**Work to do:**
- A) Answer these questions about the SystemML notebook shown below, one answer per line:
(i) What build time does the notebook print?
(ii) In the mode-replacement function, what value is NaN first replaced with?
(iii) What value is assigned to nbrSamples in the sampling code?
- B) Reproduce the part of the SystemML notebook below that runs from "## Replace NaN" up to and including "X, integer colId)".

**Passage shown:**
--------

1. [Replace NaN with mode](#NaN2Mode)
* [Use sample builtin function to create sample from matrix](#sample)
* [Count of Matching Values in two Matrices/Vectors](#MatchinRows)
* [Cross Validation](#CrossValidation)
* [Value-based join of two Matrices](#JoinMatrices)
* [Filter Matrix to include only Frequent Column Values](#FilterMatrix)
* [Construct (sparse) Matrix from (rowIndex, colIndex, values) triplets](#Construct_sparse_Matrix)
* [Find and remove duplicates in columns or rows](#Find_and_remove_duplicates)
* [Set based Indexing](#Set_based_Indexing)
* [Group by Aggregate using Linear Algebra](#Multi_column_Sorting)
* [Cumulative Summation with Decay Multiplier](#CumSum_Product)
* [Invert Lower Triangular Matrix](#Invert_Lower_Triangular_Matrix)

In [15]:
from systemml import MLContext, dml, jvm_stdout
ml = MLContext(sc)

print (ml.buildTime())

2017-09-22 07:57:57 UTC


## Replace NaN with mode<a id="NaN2Mode" />

This functions replaces NaN in column with mode of column

In [13]:
prog="""
# Function for NaN-aware replacement with mode
replaceNaNwithMode = function (matrix[double] X, integer colId) 
      return (matrix[double] X) 
{
   Xi = replace (target=X[,colId], pattern=0/0, replacement=max(X[,colId])+1)   # replace NaN with largest value + 1
   agg = aggregate (target=Xi, groups=Xi, fn="count")                           # count each distinct value
   mode = as.scalar (rowIndexMax(t(agg[1:nrow(agg)-1, ])))                      # mode is max frequent value except last value
   X[,colId] = replace (target=Xi, pattern=max(Xi), replacement=mode)           # fill in mode
}

X = matrix('1 NaN 1 NaN 1 2 2 1 1 2', rows = 5, cols = 2)

Y = replaceNaNwithMode (X, 2)

print ("Before: \n" + toString(X))
print ("After: \n" + toString(Y))
"""
with jvm_stdout(True):
    ml.execute(dml(prog))

Before: 
1.000 NaN
1.000 NaN
1.000 2.000
2.000 1.000
1.000 2.000

After: 
1.000 2.000
1.000 2.000
1.000 2.000
2.000 1.000
1.000 2.000

SystemML Statistics:
Total execution time:		0.001 sec.
Number of executed Spark inst:	0.




## Use sample builtin function to create sample from matrix<a id="sample" />

Use sample() function, create permutation matrix using table(), and pull sample from X.

In [18]:
prog="""
X = matrix ('2 1 8 3 5 6 7 9 4 4', rows = 5, cols = 2 )

nbrSamples = 2

sv = order (target = sample (nrow (X), nbrSamples, FALSE))  # samples w/o replacement, and order            
P = table (seq (1, nbrSamples), sv, nbrSamples, nrow(X))    # permutation matrix
samples = P %*% X;                                          # apply P to perform selection


print ("X: \n" + toString(X))
print ("sv: \n" + toString(sv))
print ("samples: \n" + toString(samples))

--------

**Supplied information:**
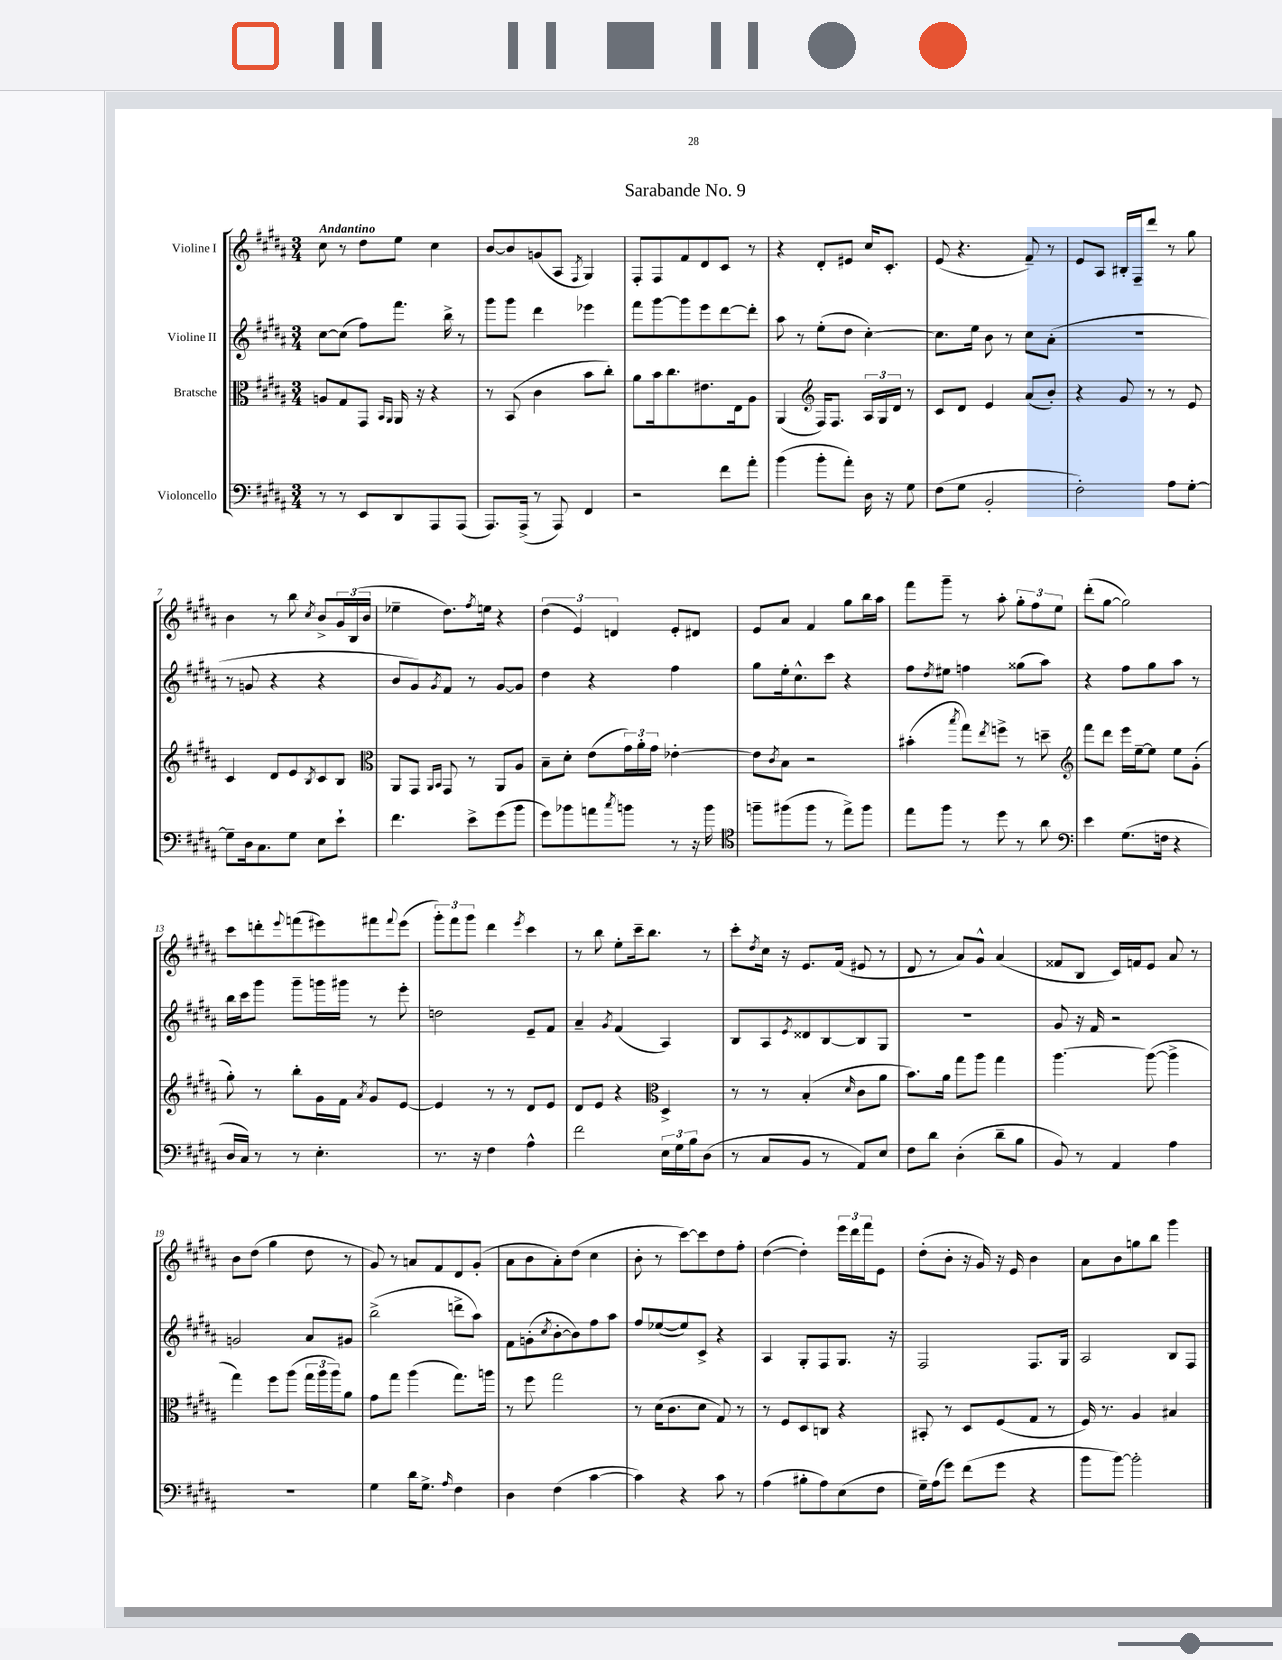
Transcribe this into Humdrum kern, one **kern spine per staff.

--------

**Answers to the problems:**
- A)
(i) 2017-09-22 07:57:57 UTC
(ii) The largest value of the column plus 1 (max(X[,colId])+1)
(iii) 2

- B)
## Replace NaN with mode<a id="NaN2Mode" />

This functions replaces NaN in column with mode of column

In [13]:
prog="""
# Function for NaN-aware replacement with mode
replaceNaNwithMode = function (matrix[double] X, integer colId)